Down and Out in Denver

Obligatory Olympics Post

Posted in food, tv by Blake on February 26, 2010

Last night I headed over to Alastair’s place with the intention of watching our regular Thursday night program: Models of the Project Runway.  We thought we’d top it off with a little Olympic figure skating. In the end PR and MotR were reruns so we watched the Olympics exclusively. But not before Alastair cooked up a little feast.  Dear reader, we do cook every once in a while!  We began with a lovely manchego cheese on Carr’s water biscuits (the kind with a little bit of pepper sprinkled on them) and a tart Spanish verdejo.  Very nice.  The main course was fresh pasta with pesto and sockeye salmon.  Alastair was outdoing himself.  We finished with mixed greens and a mustard vinaigrette and I have to say that Alastair does love his mustard; I only choked the one time.

After dinner we settled in to watch the ice skating, interrupted periodically by aerial ski jumping or some such mind-boggling sport.  A few thoughts:

Joannie Rochette

Longtime readers of DOD will know of my affinity for our neighbors to the North and so it will come as no surprise that I was rooting for Joannie Rochette, even though I knew she probably didn’t stand much of a chance against the teenage powerhouses Kim Yu-Na and Mao Asada.  Add to this the tragedy of Rochette losing her mother just a few days ago and her perseverance despite the loss, and I was hooked.  Rochette took the bronze with Kim and Asada nabbing the gold and silver, respectively, as expected.  What struck me most in watching them skate (aside from the fact that they were all ridiculously good) was how different they looked.  Kim and Asada look like the late teenagers that they are (both are 19): they’re slim and tiny.  Rochette, 24, looks like a woman.  And Rochette is actually the shorter of the three.  I tried to find a picture of all three on the podium but they don’t seem to be available, and the official Olympics site is guarding their photos.

This brings me to my next oh-so-deep observation: Kim, Asada, and Rochette were competing in “Ladies” figure skating.  According to the official Olympics website, the other Ladies’ sports also seem to involve skating (figure or speed), skiing of any variety, and snowboarding.  When female people play hockey or curl or hurl themselves down tracks in various sorts of sleds they are called women.  As they should be.  ”Lady” is an outdated term with all kinds of class implications.

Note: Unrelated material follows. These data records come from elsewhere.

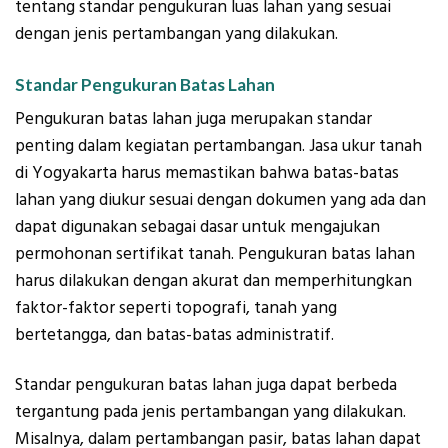
tentang standar pengukuran luas lahan yang sesuai
dengan jenis pertambangan yang dilakukan.
Standar Pengukuran Batas Lahan
Pengukuran batas lahan juga merupakan standar
penting dalam kegiatan pertambangan. Jasa ukur tanah
di Yogyakarta harus memastikan bahwa batas-batas
lahan yang diukur sesuai dengan dokumen yang ada dan
dapat digunakan sebagai dasar untuk mengajukan
permohonan sertifikat tanah. Pengukuran batas lahan
harus dilakukan dengan akurat dan memperhitungkan
faktor-faktor seperti topografi, tanah yang
bertetangga, dan batas-batas administratif.
Standar pengukuran batas lahan juga dapat berbeda
tergantung pada jenis pertambangan yang dilakukan.
Misalnya, dalam pertambangan pasir, batas lahan dapat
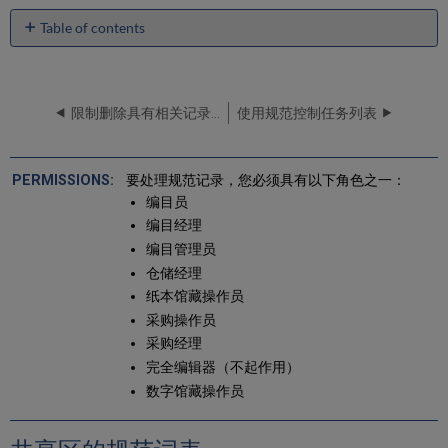
Table of contents
共
享
区
的
限制删除具有相关记录和/或本地扩展的网络区书目记录
使用规范控制任务列表
规
范
词
要处理规范记录，您必须具有以下角色之一：
表
编目员
与
编目经理
规
范
编目管理员
记
仓储经理
录
纸本馆藏操作员
相
采购操作员
关
的
采购经理
作
完全编辑器（不起作用）
业
数字馆藏操作员
基
于
Alma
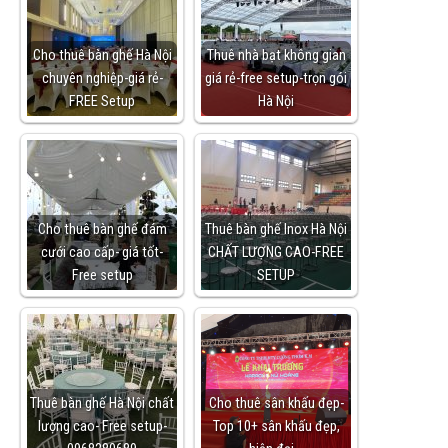
Cho thuê bàn ghế Hà Nội
Thuê nhà bạt không gian
chuyên nghiệp-giá rẻ-
giá rẻ-free setup-trọn gói
FREE Setup
Hà Nội
Cho thuê bàn ghế đám
Thuê bàn ghế Inox Hà Nội
cưới cao cấp- giá tốt-
CHẤT LƯỢNG CAO-FREE
Free setup
SETUP
Thuê bàn ghế Hà Nội chất
Cho thuê sân khấu đẹp-
lượng cao- Free setup-
Top 10+ sân khấu đẹp,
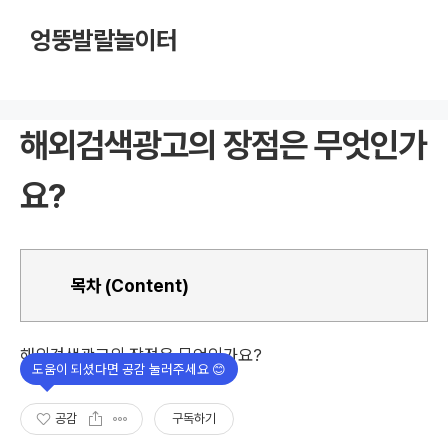
엉뚱발랄놀이터
해외검색광고의 장점은 무엇인가
요?
목차 (Content)
해외검색광고의 장점은 무엇인가요?
공감
구독하기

Can you imagine if men competed in “Gentlemen’s Speed Skating?”  I think not.  Why the discrepancy, Olympics?  Is this how the sports are called in their non-Olympic incarnations?

Finally, I offer grudging congratulations to Apolo Ohno, who, NBC never fails to remind us at every other commercial break, is the most decorated US winter Olympian in history (note the use of US there; Norwegian cross-country skier Bjorn Daehlie has him beat for the real title of most winter Olympic medals ever, period).  Just as we were told constantly that Michael Phelps is now the most decorated Olympian of all time.  Bear with me; this is not just my irritation with the United States’ obsessive need for self-promotion.  It has much more to do with the fact that those athletes (and this is not to say that Ohno and Phelps are not both phenomenal athletes) who can be the most decorated athletes are those who compete in sports that have multiple events.  If you play hockey, for instance, you’re out of luck: one medal tops per games.  You’d have to win at four or five consecutive Olympic games to compete with Ohno or Phelps in only one year.  And it’s not just the team sports.  Look at Kim Yu-Na’s performance last night.  In order to qualify for one medal she had to perform both a short program and a longer free program (the ice dancers — and yes, they are silly — have to do three).  Both performances were phenomenal, but she’s only entitled to the one medal for both of them.  And those of us who watched last night know that she — and Asada and Rochette and Mirai Nagasu and the other top competitors — are no less skilled and athletic than “the most decorated” of their fellow Olympians, but they will never join their ranks.  So enough with this “most decorated” business, I say!  In that spirit, let me congratulate the Canadian women’s (not ladies’) ice hockey team, which yesterday won their third consecutive gold medal!